Pricing & Analytics: Houston, We Have a Problem!

Posted by Richard Burcher on 6th April, 2014 in Opinion and categorised in .

The refrain; "If you don't know where you're going, any road will take you there", is essentially a paraphrase of an exchange between Alice and the Cheshire Cat in Lewis Carroll's ‘Alice in Wonderland’.

Unfortunately, there are some strong parallels between Alice’s aimless wanderings and the approach that many firms apply to the pricing function. This approach is often characterised by a lack of analytical rigour, guesswork, supposition and anecdotal evidence of what has occurred previously.

The legal profession's approach to this is exemplified in a report just released by Deloitte entitled 2014 Q1 “CFO Signals” Report. Although this is a multi-industry report, the financial services industry was the biggest single participant and weekend before, with some caution, draw some parallel conclusions in relation to the legal industry.

The question, “How do CFOs feel about their ability to allocate costs and assess profitability?” elicited the results indicated by the graph at the beginning of this article.

So, where does that leave us?

The construction of legal services pricing models is often predicated on flawed or completely missing data. As a result, firms do not know with any measure of precision how profitable a particular project/client/team/area of work actually is. It also means that pitching for work and putting specific project proposals to clients cannot be properly appraised for its profitability.

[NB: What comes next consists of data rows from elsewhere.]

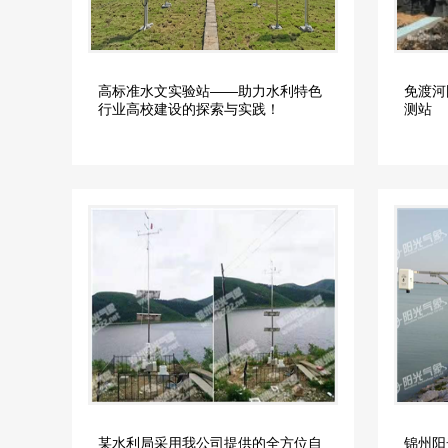
高标准水文实验站——助力水利特色
免渡河
行业高校建设的探索与实践！
测站
某水利局采用我公司提供的全方位自
锦州阳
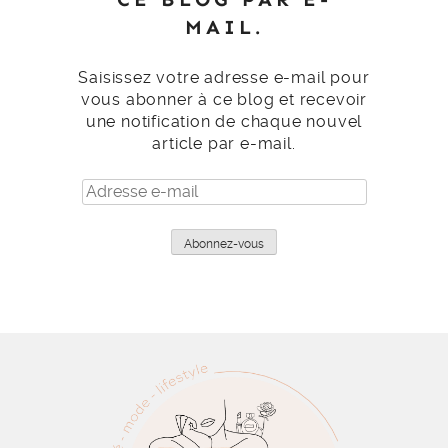
MAIL.
Saisissez votre adresse e-mail pour
vous abonner à ce blog et recevoir
une notification de chaque nouvel
article par e-mail.
Adresse
e-
mail
Abonnez-vous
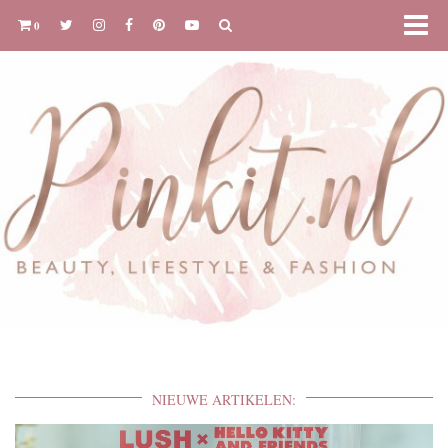
0
NIEUWE ARTIKELEN:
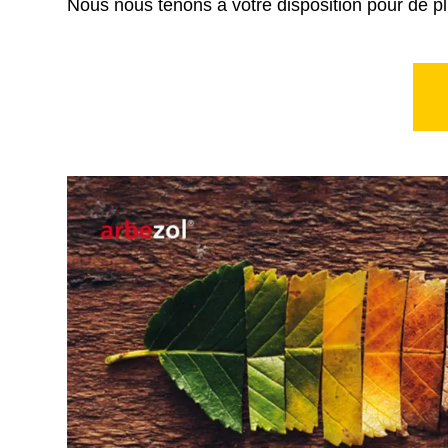
Nous nous tenons à votre disposition pour de p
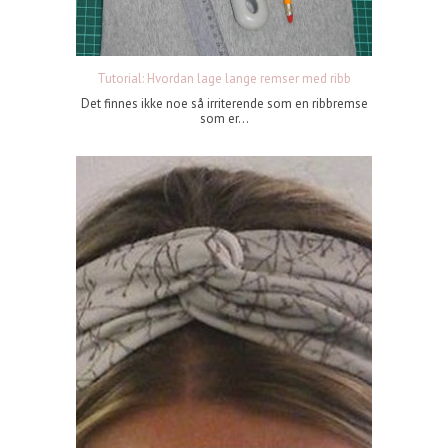
Tutorial: Hvordan lage lange remser med ribb
Det finnes ikke noe så irriterende som en ribbremse
som er...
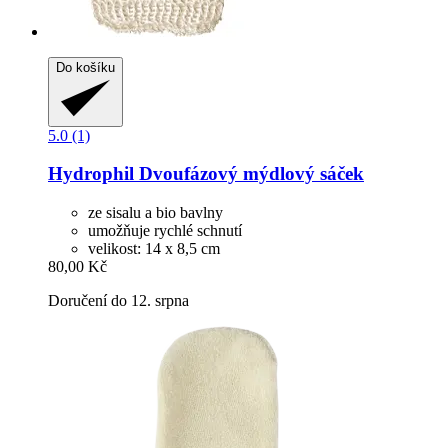
Do košíku
5.0 (1)
Hydrophil
Dvoufázový mýdlový sáček
ze sisalu a bio bavlny
umožňuje rychlé schnutí
velikost: 14 x 8,5 cm
80,00 Kč
Doručení do 12. srpna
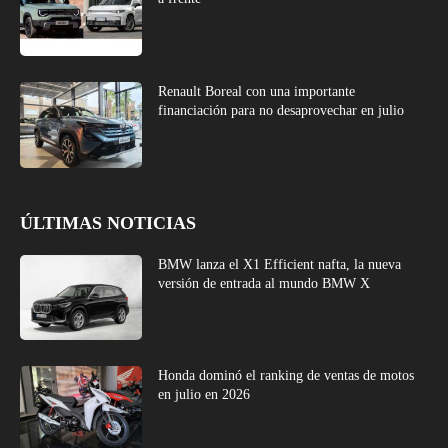
Renault Boreal con una importante
financiación para no desaprovechar en julio
ÚLTIMAS NOTICIAS
BMW lanza el X1 Efficient nafta, la nueva
versión de entrada al mundo BMW X
Honda dominó el ranking de ventas de motos
en julio en 2026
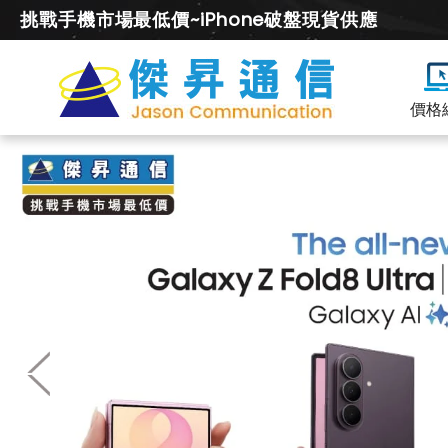
挑戰手機市場最低價~iPhone破盤現貨供應
價格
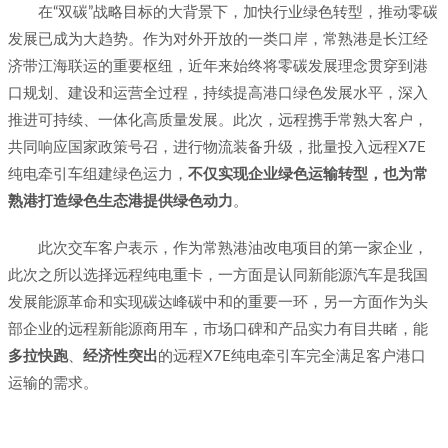
在“双碳”战略目标的大背景下，加快行业绿色转型，推动零碳
发展已成为大趋势。作为对外开放的一类口岸，常熟港是长江经
济带江海联运的重要枢纽，近年来始终将零碳发展理念贯穿到港
口规划、建设和运营全过程，持续提高港口绿色发展水平，深入
推进可持续、一体化高质量发展。此次，远程携手常熟大客户，
共同响应国家政策号召，进行物流装备升级，批量投入远程X7E
纯电牵引车组建绿色运力，
不仅实现企业绿色运输转型，也为常
熟港打造绿色生态港提供绿色动力
。
此次交车客户表示，作为常熟港油改电项目的第一家企业，
此次之所以选择远程纯电重卡，一方面是认同新能源汽车是我国
发展能源革命和实现碳达峰碳中和的重要一环，另一方面作为头
部企业的远程新能源商用车，市场口碑和产品实力有目共睹，能
多拉快跑
、
经济性突出
的远程X7E纯电牵引车完全满足客户港口
运输的需求。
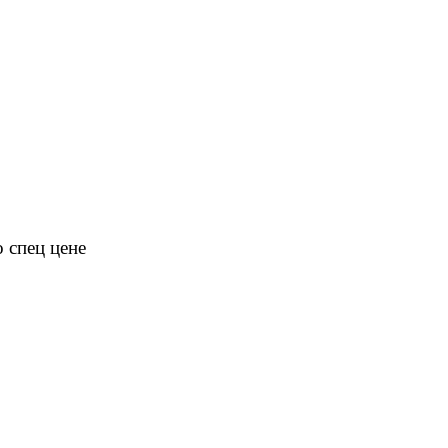
 спец цене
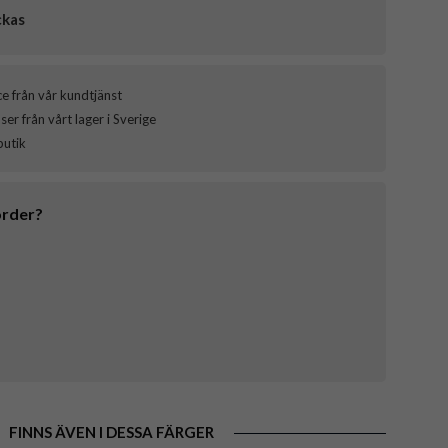
ckas
ce från vår kundtjänst
er från vårt lager i Sverige
butik
order?
FINNS ÄVEN I DESSA FÄRGER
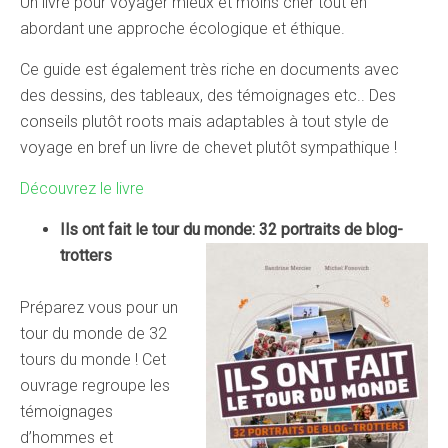
Un livre pour voyager mieux et moins cher tout en
abordant une approche écologique et éthique.
Ce guide est également très riche en documents avec
des dessins, des tableaux, des témoignages etc.. Des
conseils plutôt roots mais adaptables à tout style de
voyage en bref un livre de chevet plutôt sympathique !
Découvrez le livre
Ils ont fait le tour du monde: 32 portraits de blog-
trotters
Préparez vous pour un
tour du monde de 32
tours du monde ! Cet
ouvrage regroupe les
témoignages
d’hommes et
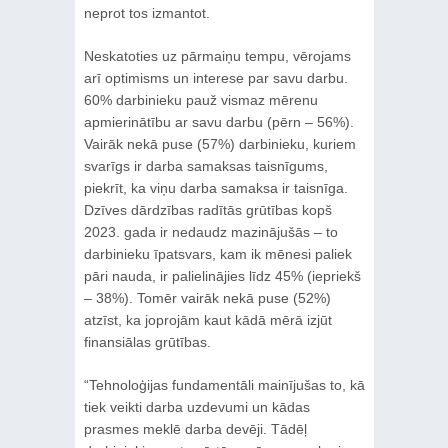
neprot tos izmantot.
Neskatoties uz pārmaiņu tempu, vērojams
arī optimisms un interese par savu darbu.
60% darbinieku pauž vismaz mērenu
apmierinātību ar savu darbu (pērn – 56%).
Vairāk nekā puse (57%) darbinieku, kuriem
svarīgs ir darba samaksas taisnīgums,
piekrīt, ka viņu darba samaksa ir taisnīga.
Dzīves dārdzības radītās grūtības kopš
2023. gada ir nedaudz mazinājušās – to
darbinieku īpatsvars, kam ik mēnesi paliek
pāri nauda, ir palielinājies līdz 45% (iepriekš
– 38%). Tomēr vairāk nekā puse (52%)
atzīst, ka joprojām kaut kādā mērā izjūt
finansiālas grūtības.
“Tehnoloģijas fundamentāli mainījušas to, kā
tiek veikti darba uzdevumi un kādas
prasmes meklē darba devēji. Tādēļ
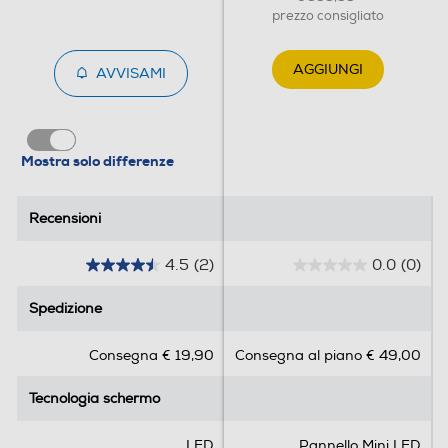
prezzo consigliato
AGGIUNGI
AVVISAMI
Audio Surround
Mostra solo differenze
Sintonizzazione
Sintonizzatore DVB-T
Recensioni
Recensioni
Sintonizzatore DVB-T2 HEVC
4.5
(2)
0.0
(0)
4
0
.
.
Sintonizzatore DVB-S
Spedizione
Spedizione
5
0
s
s
Consegna € 19,90
Consegna al piano € 49,00
u
u
5
5
Sintonizzatore DVB-C
Tecnologia schermo
Tecnologia schermo
s
s
t
t
e
e
LED
Pannello Mini LED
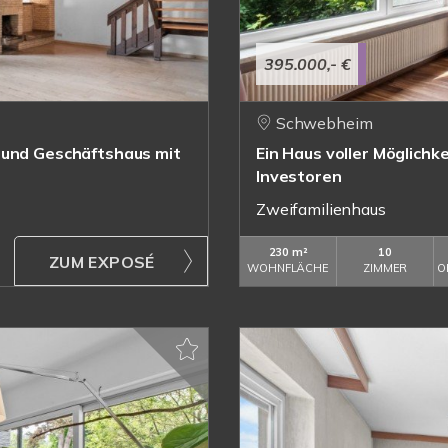
395.000,- €
Schwebheim
 und Geschäftshaus mit
Ein Haus voller Möglichk
Investoren
Zweifamilienhaus
230 m²
10
ZUM EXPOSÉ
WOHNFLÄCHE
ZIMMER
O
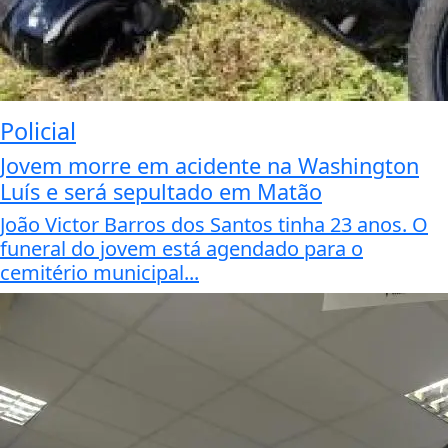
Policial
Jovem morre em acidente na Washington
Luís e será sepultado em Matão
João Victor Barros dos Santos tinha 23 anos. O
funeral do jovem está agendado para o
cemitério municipal...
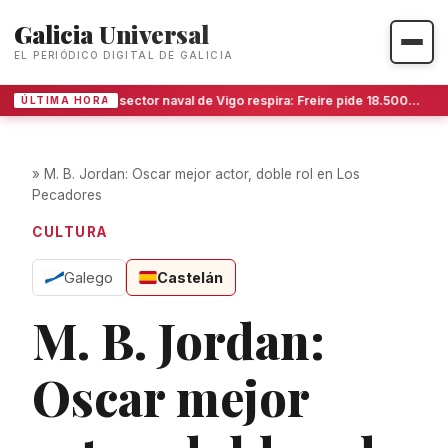
Galicia Universal
EL PERIÓDICO DIGITAL DE GALICIA
El sector naval de Vigo respira: Freire pide 18.500 metros más en San Gregorio ante la avalancha de trabajo
ÚLTIMA HORA
»
M. B. Jordan: Oscar mejor actor, doble rol en Los
Pecadores
CULTURA
Galego
Castelán
M. B. Jordan:
Oscar mejor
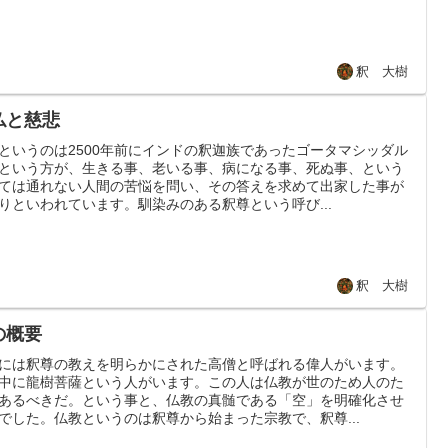
釈 大樹
仏と慈悲
というのは2500年前にインドの釈迦族であったゴータマシッダル
という方が、生きる事、老いる事、病になる事、死ぬ事、という
ては通れない人間の苦悩を問い、その答えを求めて出家した事が
りといわれています。馴染みのある釈尊という呼び...
釈 大樹
の概要
には釈尊の教えを明らかにされた高僧と呼ばれる偉人がいます。
中に龍樹菩薩という人がいます。この人は仏教が世のため人のた
あるべきだ。という事と、仏教の真髄である「空」を明確化させ
でした。仏教というのは釈尊から始まった宗教で、釈尊...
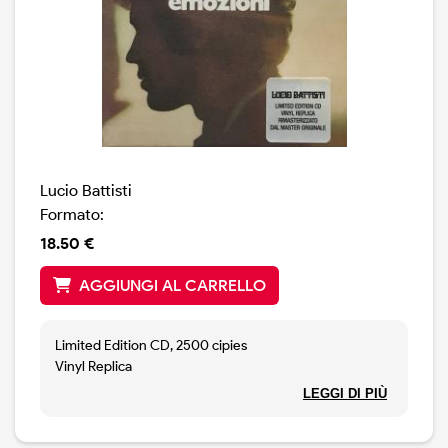
Lucio Battisti
Formato:
18.50 €
AGGIUNGI AL CARRELLO
Limited Edition CD, 2500 cipies
Vinyl Replica
Remastered from the original master (ARCHIVIO DEL
LEGGI DI PIÙ
SUONO, Prestige Remastered series).
Made in EU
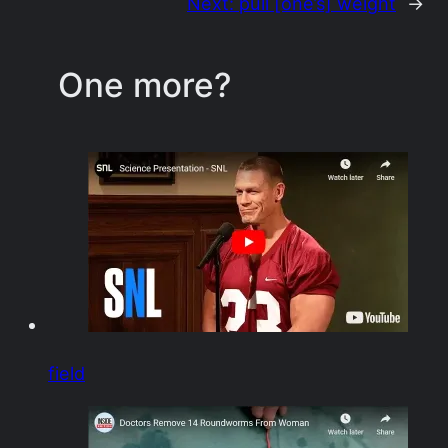
Next:
pull [one’s] weight
→
One more?
field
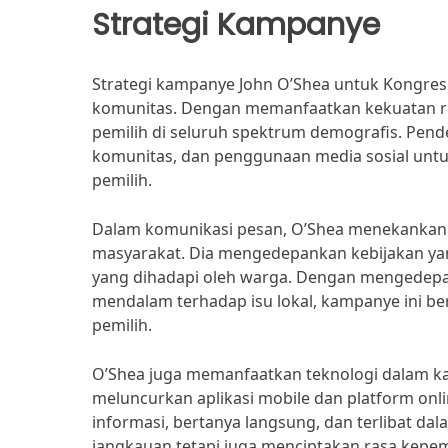
Strategi Kampanye
Strategi kampanye John O’Shea untuk Kongres 
komunitas. Dengan memanfaatkan kekuatan rel
pemilih di seluruh spektrum demografis. Pend
komunitas, dan penggunaan media sosial untuk
pemilih.
Dalam komunikasi pesan, O’Shea menekankan i
masyarakat. Dia mengedepankan kebijakan yan
yang dihadapi oleh warga. Dengan mengedep
mendalam terhadap isu lokal, kampanye ini b
pemilih.
O’Shea juga memanfaatkan teknologi dalam k
meluncurkan aplikasi mobile dan platform o
informasi, bertanya langsung, dan terlibat dala
jangkauan tetapi juga menciptakan rasa kepem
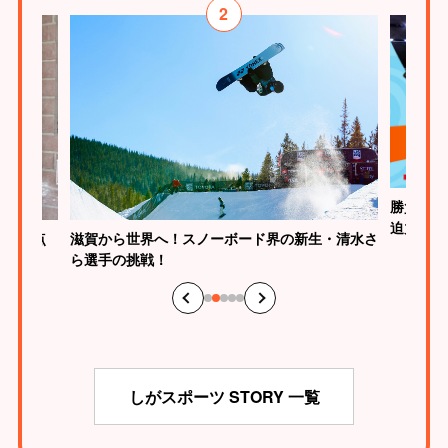
2
勝負はた
迫力
が、原点
滋賀から世界へ！スノーボード界の新生・清水さ
ら選手の挑戦！
しがスポーツ STORY 一覧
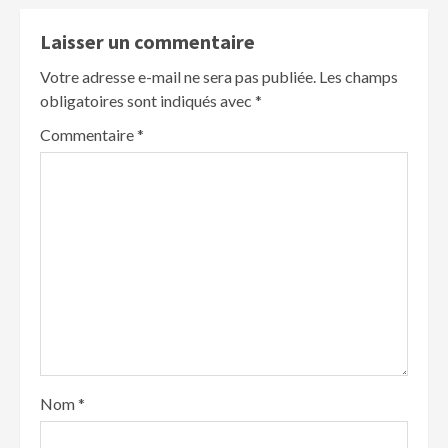
Laisser un commentaire
Votre adresse e-mail ne sera pas publiée.
Les champs
obligatoires sont indiqués avec
*
Commentaire
*
Nom
*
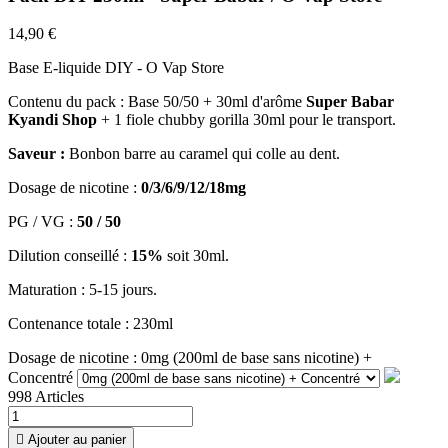
14,90 €
Base E-liquide DIY - O Vap Store
Contenu du pack :
Base 50/50 + 30ml d'arôme
Super Babar
Kyandi Shop
+ 1 fiole chubby gorilla 30ml pour le transport.
Saveur :
Bonbon barre au caramel qui colle au dent.
Dosage de nicotine :
0/3/6/9/12/18mg
PG / VG :
50 / 50
Dilution conseillé :
15%
soit 30ml.
Maturation : 5-15 jours.
Contenance totale : 230ml
Dosage de nicotine : 0mg (200ml de base sans nicotine) +
Concentré
998 Articles

Ajouter au panier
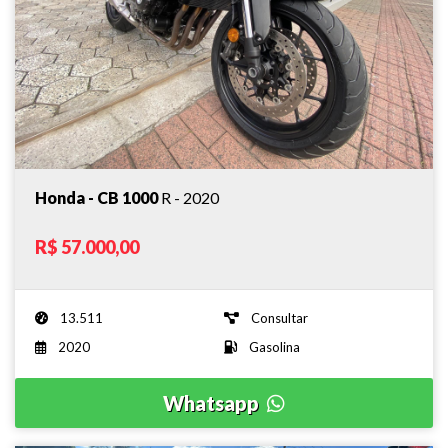
Honda - CB 1000
R - 2020
R$ 57.000,00
13.511
Consultar
2020
Gasolina
Whatsapp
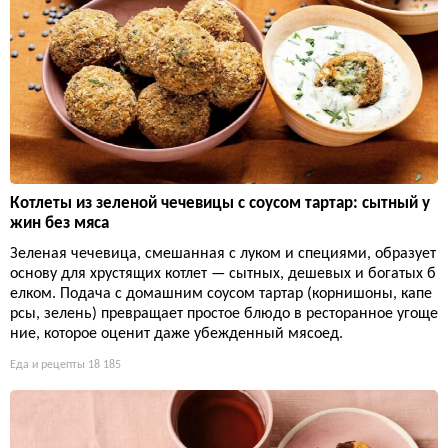
Котлеты из зеленой чечевицы с соусом тартар: сытный у
жин без мяса
Зеленая чечевица, смешанная с луком и специями, образует
основу для хрустящих котлет — сытных, дешевых и богатых б
елком. Подача с домашним соусом тартар (корнишоны, капе
рсы, зелень) превращает простое блюдо в ресторанное угоще
ние, которое оценит даже убежденный мясоед.
Еда и рецепты
18 185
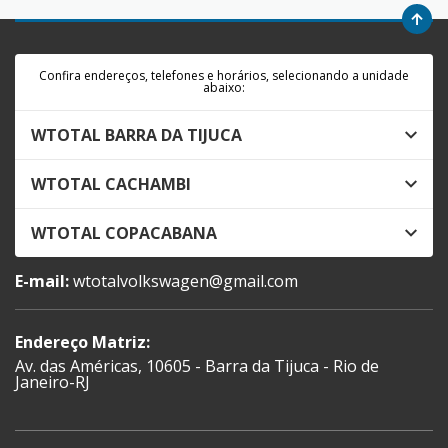
Confira endereços, telefones e horários, selecionando a unidade
abaixo:
WTOTAL BARRA DA TIJUCA
WTOTAL CACHAMBI
WTOTAL COPACABANA
E-mail:
wtotalvolkswagen@gmail.com
Endereço Matriz:
Av. das Américas, 10605 - Barra da Tijuca - Rio de
Janeiro-RJ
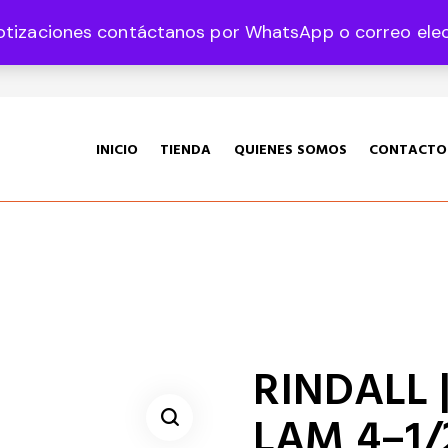
otizaciones contáctanos por WhatsApp o correo elect
35 Col. Graciano Sánchez CP 78360
INICIO
TIENDA
QUIENES SOMOS
CONTACTO
RINDALL |
LAM 4–1/2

Happily, an increasing number of law firms are becoming aware of the importance of these kinds of analytics and many have made considerable progress towards the development of internal modeling. For many, these models are built on Microsoft Excel. Whilst such tools are certainly better than nothing, they have some serious limitations including:

They lack standardisation. As a result, they can quickly take on a form which, like Dr Frankenstein’s monster, only their creator can understand. This can represent a significant management risk where so much valuable information is only accessible and understandable by one person.The modeling may work reasonably well for analysis of hourly billing but it lacks the granularity and subjectivity required to cope with alternative fee arrangements (AFAs), which are becoming increasingly prevalent.

From a financial standpoint, AFAs represent a major change in the legal profession's traditional financial model and as a result, they represent both a major opportunity and, potentially, a major risk for the profession.

We are just beginning to see the evolution of smarter practice management software and other tools that better equip firms to manage new pricing models. It is becoming increasingly important for firms to be able to explore a variety of pricing options – standard hourly rates, AFAs and contingency fees, or hybrid approaches of any type – and reach decisions based on objective data instead of guesswork, aspiration and fingers crossed.

As a bare minimum, these tools and software need to be able to:

  • Pull data from billing systems and use historic performance as a starting template for planning future work.
  • Perform side-by-side comparisons of different pricing arrangements at the client, matter or phase and task levels.
  • Change variables such as staffing and resources allocated to the plan and determine the likely impacts on pricing and profitability.
  • Run multiple "what-if" analysis and save plans as new template models for upcoming assignments.
  • Once plans are implemented, the ability to track and report results comparing plan values with actual billing system details.
  • Shine a torch into the dark recesses of historical work to highlight areas for potential saving and increased efficiency and effectiveness

Next generation analytics...

However, this is still firmly rooted in production cost modeling and therefore these features and functionality only represent the most basic requirements for the next generation of practice management software.

The whole concept of value pricing has as its ultimate objective, the perfect alignment of the fee with the client's perception of the value to them of the advice and service they have received.  The problem is that value, like beauty is in the eye of the beholder.

By definition therefore, future iterations of this kind of analytical practice management software will need to incorporate the ability to factor into the analysis the clients’ subjective perception of value.

In a recent blog entitled “How To Leave Fees On The Table: 21 Things I Must Ignore", I outlined the fact that most Western legal jurisdictions incorporate in their professions regulatory regime various provisions that give an indication as to the sort of factors practitioners are both entitled and obliged to take into account when determining what constitutes a fair and reasonable fee; regulations such as the Solicitors Remuneration Orders (UK), the Client Care Reasonable Fee Factors (NZ), the Legal Profession Act(s) (Australia) and ABA Model Rule 1.5 (USA).

These provisions make reference to factors such as urgency, the skill of the practitioner, the importance of the matter to the client, the results achieved, the difficulty or novelty of the work and so forth.  Most of these criteria are either wholly or at least partially subjective. Software developers will need to find ways to incorporate artificial intelligence in the analytics process. 

There is a long way to go but firms should be aware that there are already some compelling and cost effective options available other than home-grown spreadsheets or the traditional ‘back of a napkin’ approach.